The Alms of Saint Nicholas

Paolo Veneziano (Venice, documented between 1333 and 1358)
Date
1340 - 1347 c.
Collection
Location
Contini Bonacossi
Technique
Tempera on panel, gold base
Inventory
Contini Bonacossi n. 7

This work of art depicts one of the better known miracles of Saint Nicholas. The saint is shown giving a few pieces of gold to the daughters of a man who has become destitute – and who, unable to marry off his daughters without the necessary dowry – must sell them into prostitution. The saint is dressed in priestly robes and is depicted secretly tossing three golden balls through a window so as not to get recognition and gratitude in the earthly world, but the approval of God. The high social status of the family rescued by Saint Nicholas is reflected by the sophisticated clothes worn by the daughters and their father. The young women wear tiaras on their heads and the man wears a scarlet robe, headdress, and gloves.

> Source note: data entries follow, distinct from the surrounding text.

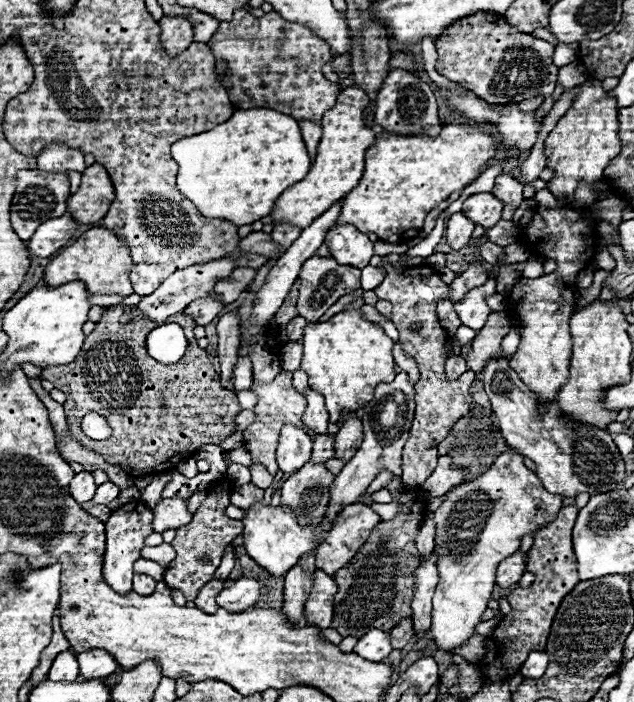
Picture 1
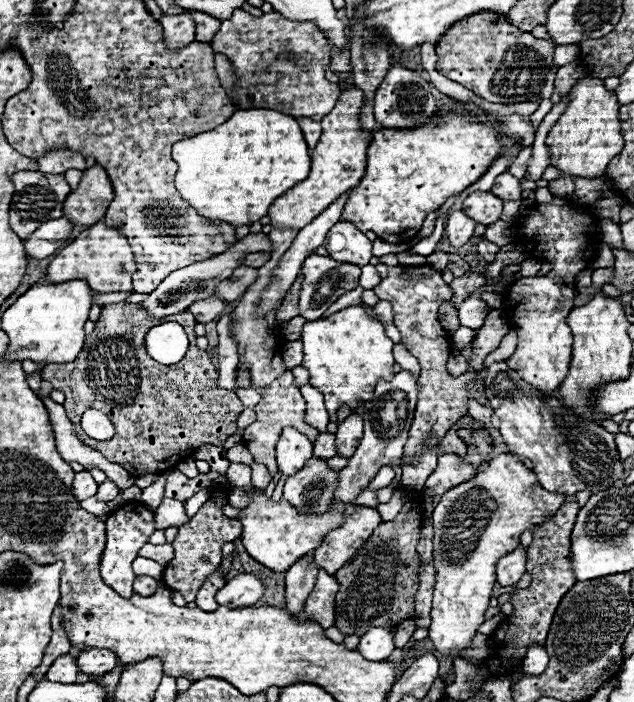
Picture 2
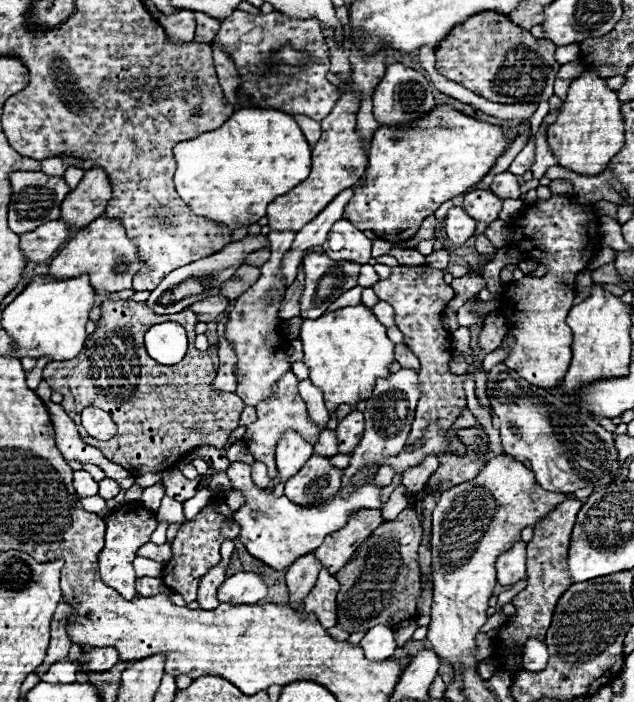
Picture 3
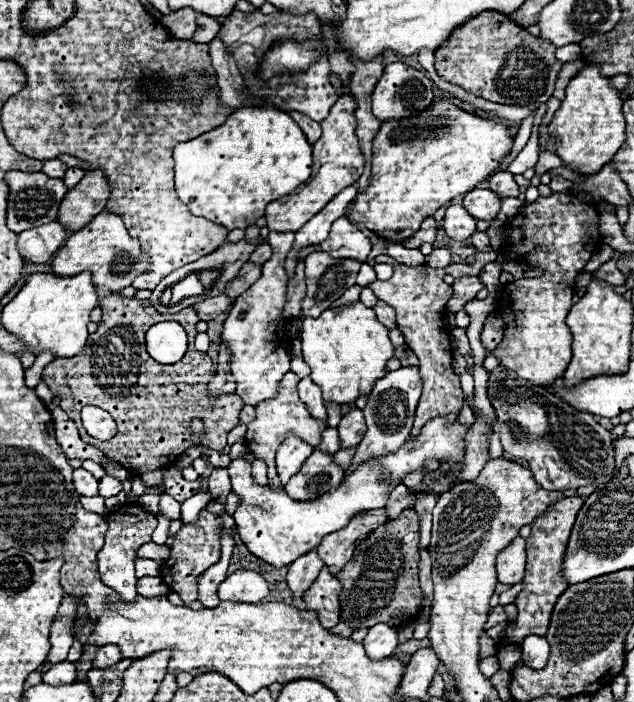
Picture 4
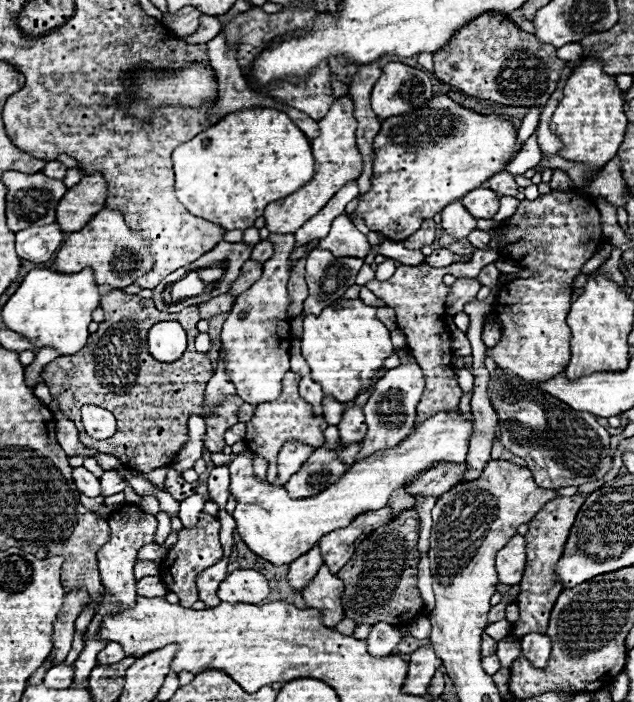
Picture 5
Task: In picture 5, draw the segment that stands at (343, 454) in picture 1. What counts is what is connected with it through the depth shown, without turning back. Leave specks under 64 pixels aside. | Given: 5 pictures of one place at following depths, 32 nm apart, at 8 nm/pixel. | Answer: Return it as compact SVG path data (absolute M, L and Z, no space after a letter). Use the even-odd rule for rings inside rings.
M358 406L348 408L344 412L340 424L338 424L338 430L340 430L340 442L344 446L358 444L364 438L364 432L366 432L366 422L364 422L362 408L358 408Z

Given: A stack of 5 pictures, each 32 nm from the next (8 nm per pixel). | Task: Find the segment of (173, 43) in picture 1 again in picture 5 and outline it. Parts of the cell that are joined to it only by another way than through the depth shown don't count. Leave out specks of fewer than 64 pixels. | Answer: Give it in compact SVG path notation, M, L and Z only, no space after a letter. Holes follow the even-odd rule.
M186 6L186 8L182 8L180 12L166 14L166 16L162 18L162 22L170 28L170 32L172 32L176 38L178 38L178 36L186 38L186 36L190 36L192 32L196 32L196 28L198 28L198 18L200 18L200 12L198 12L196 8L192 8L192 6Z

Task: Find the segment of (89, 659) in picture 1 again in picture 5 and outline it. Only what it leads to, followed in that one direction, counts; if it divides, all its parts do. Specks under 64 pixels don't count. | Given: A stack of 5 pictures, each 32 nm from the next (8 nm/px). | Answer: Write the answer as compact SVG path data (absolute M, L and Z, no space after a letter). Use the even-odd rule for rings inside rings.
M106 644L102 648L102 652L98 652L96 660L98 660L98 666L108 666L108 664L116 664L124 658L124 650L120 650L118 644Z

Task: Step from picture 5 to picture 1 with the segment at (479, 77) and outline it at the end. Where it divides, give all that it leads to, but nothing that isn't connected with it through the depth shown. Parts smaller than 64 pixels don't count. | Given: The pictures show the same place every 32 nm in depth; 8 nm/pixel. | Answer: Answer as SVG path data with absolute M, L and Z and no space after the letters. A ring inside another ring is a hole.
M476 12L450 24L436 40L438 62L436 70L450 82L472 90L482 100L506 104L508 100L528 100L538 94L550 96L558 80L558 68L552 62L554 46L546 40L522 34L504 24L498 14Z

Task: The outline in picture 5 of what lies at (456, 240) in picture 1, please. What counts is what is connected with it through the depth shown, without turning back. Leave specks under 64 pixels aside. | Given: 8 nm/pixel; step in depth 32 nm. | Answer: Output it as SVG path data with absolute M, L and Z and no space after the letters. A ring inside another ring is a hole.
M452 202L442 210L442 228L456 240L464 240L476 228L476 218L460 202Z

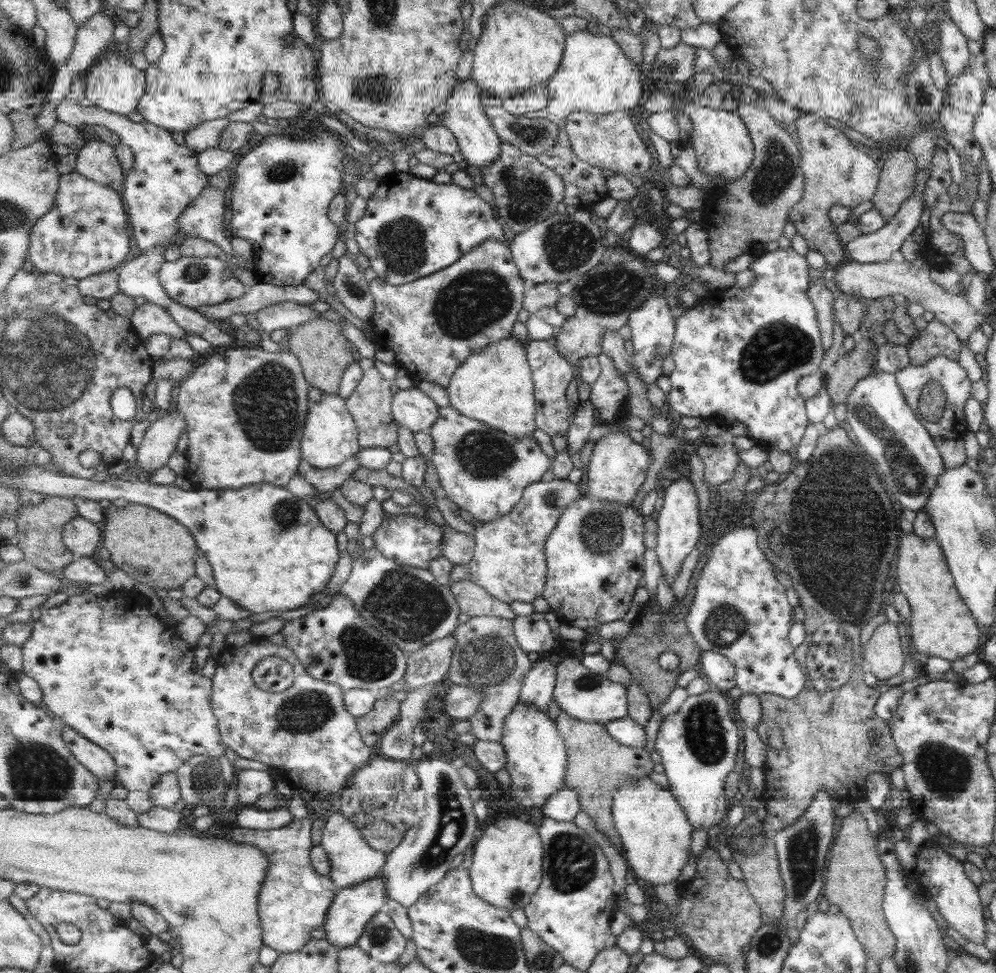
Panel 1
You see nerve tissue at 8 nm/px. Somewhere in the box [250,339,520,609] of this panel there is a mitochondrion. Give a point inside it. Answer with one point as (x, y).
(483, 455)

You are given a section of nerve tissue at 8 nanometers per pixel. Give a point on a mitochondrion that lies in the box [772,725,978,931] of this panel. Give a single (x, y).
(945, 771)

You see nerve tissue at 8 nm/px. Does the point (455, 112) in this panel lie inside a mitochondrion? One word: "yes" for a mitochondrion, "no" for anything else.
no

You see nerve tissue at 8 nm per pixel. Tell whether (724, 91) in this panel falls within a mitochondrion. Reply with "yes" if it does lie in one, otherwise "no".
no

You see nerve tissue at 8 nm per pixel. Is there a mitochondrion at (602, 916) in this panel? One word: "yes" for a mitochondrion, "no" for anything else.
no

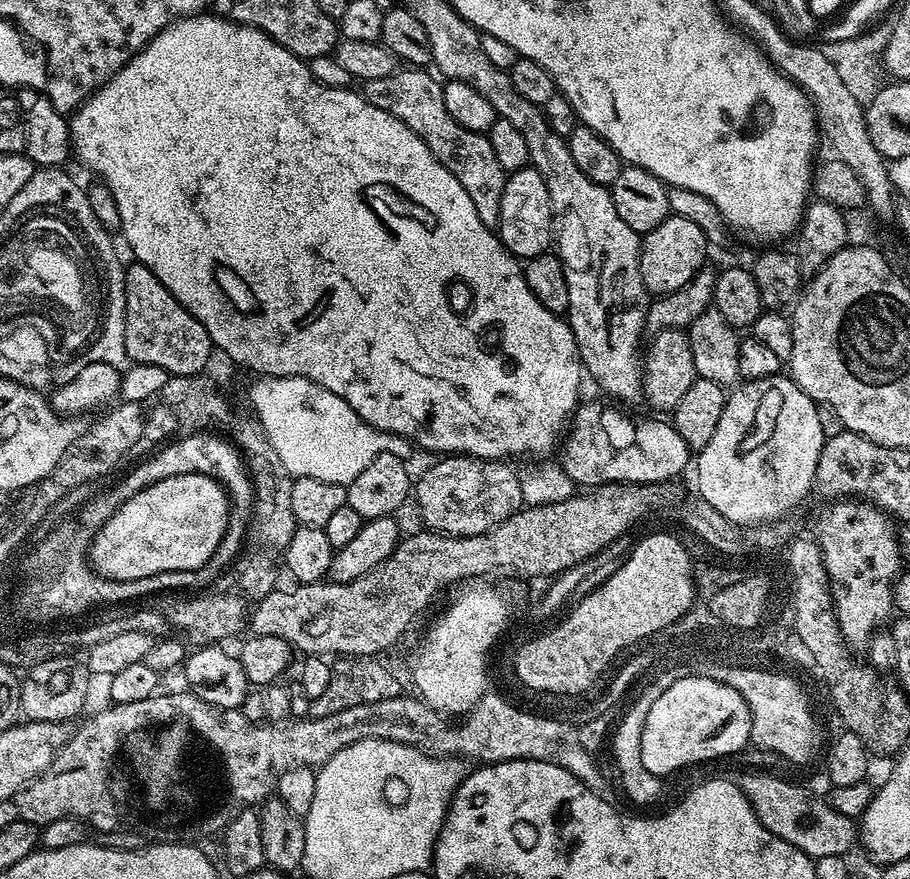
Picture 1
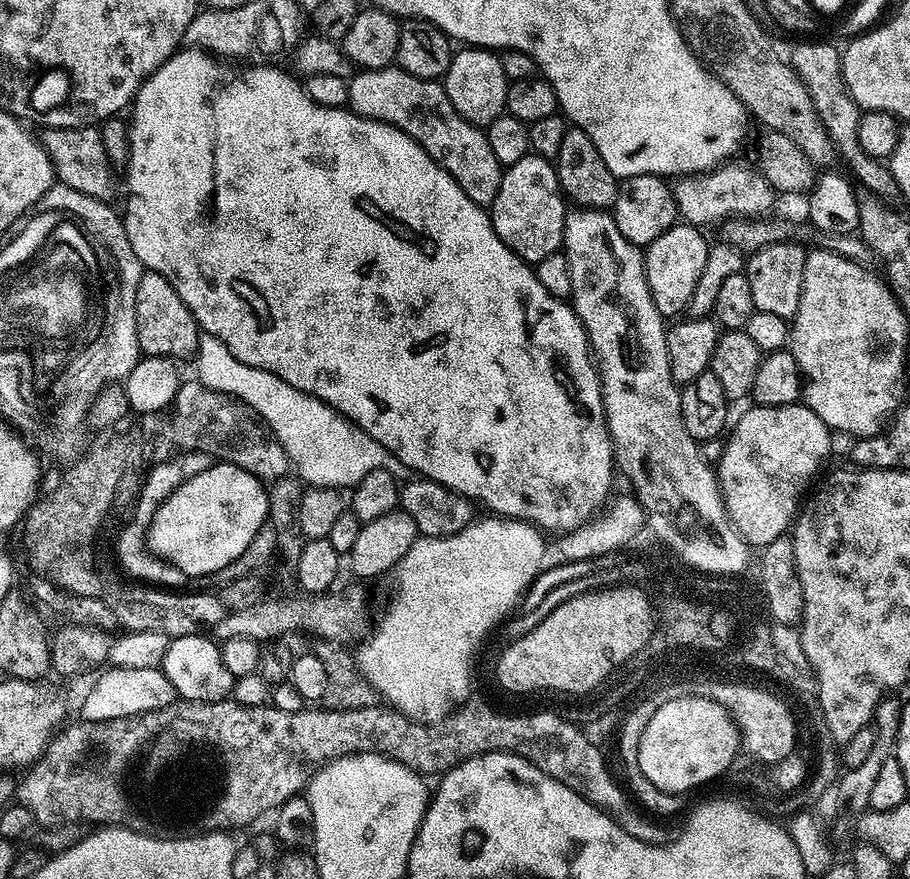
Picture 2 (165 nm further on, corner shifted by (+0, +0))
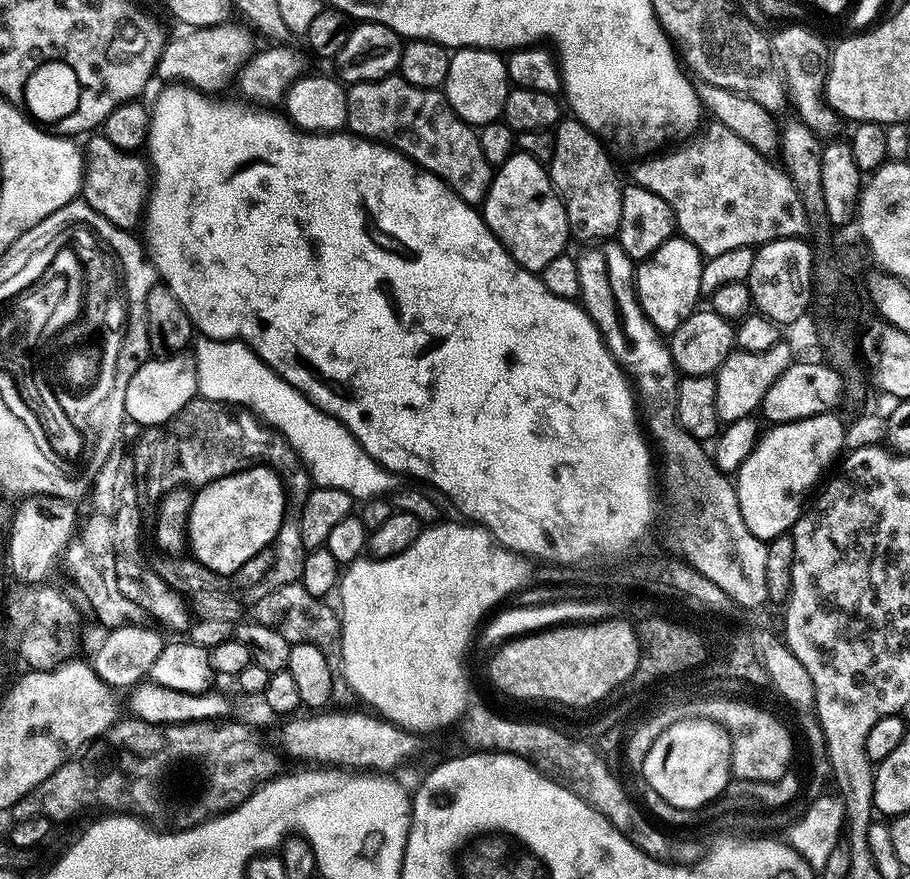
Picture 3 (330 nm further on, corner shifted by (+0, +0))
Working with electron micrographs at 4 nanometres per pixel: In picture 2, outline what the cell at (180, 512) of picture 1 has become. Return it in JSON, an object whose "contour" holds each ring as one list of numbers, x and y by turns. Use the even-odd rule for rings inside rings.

The panel, together with the compartment showing the Birth of Saint Nicholas (Contini Bonacossi Inv. No. 6), was probably part of an altarpiece dedicated to the holy Bishop of Myra (270-343), whose relics have been kept in Bari since the eleventh century.

The two panels are attributed to the most important painter working in Venice in the first half of the fourteenth century, Paolo Veneziano. The painter successfully manages to reconcile Byzantine traditions rooted on the Adriatic coast with Giotto’s innovative representations of space and volume, as is evident in the box-like architecture within which the scenes are set. The events are cleverly narrated by the figures’ gestures and the accuracy of their carefully depicted garments, which follow fourteenth-century fashions.

The two panels have occasionally been linked to a painting intended for the chapel of St. Nicholas in the Doge's Palace in Venice, for which Paolo Veneziano was paid in 1346. The work was destroyed in a fire in 1483 and the two scenes are said to be the only surviving fragments.

Purchased by Alessandro Contini Bonacossi in 1925, the panels previously belonged to the Achillito Chiesa Collection in Milan.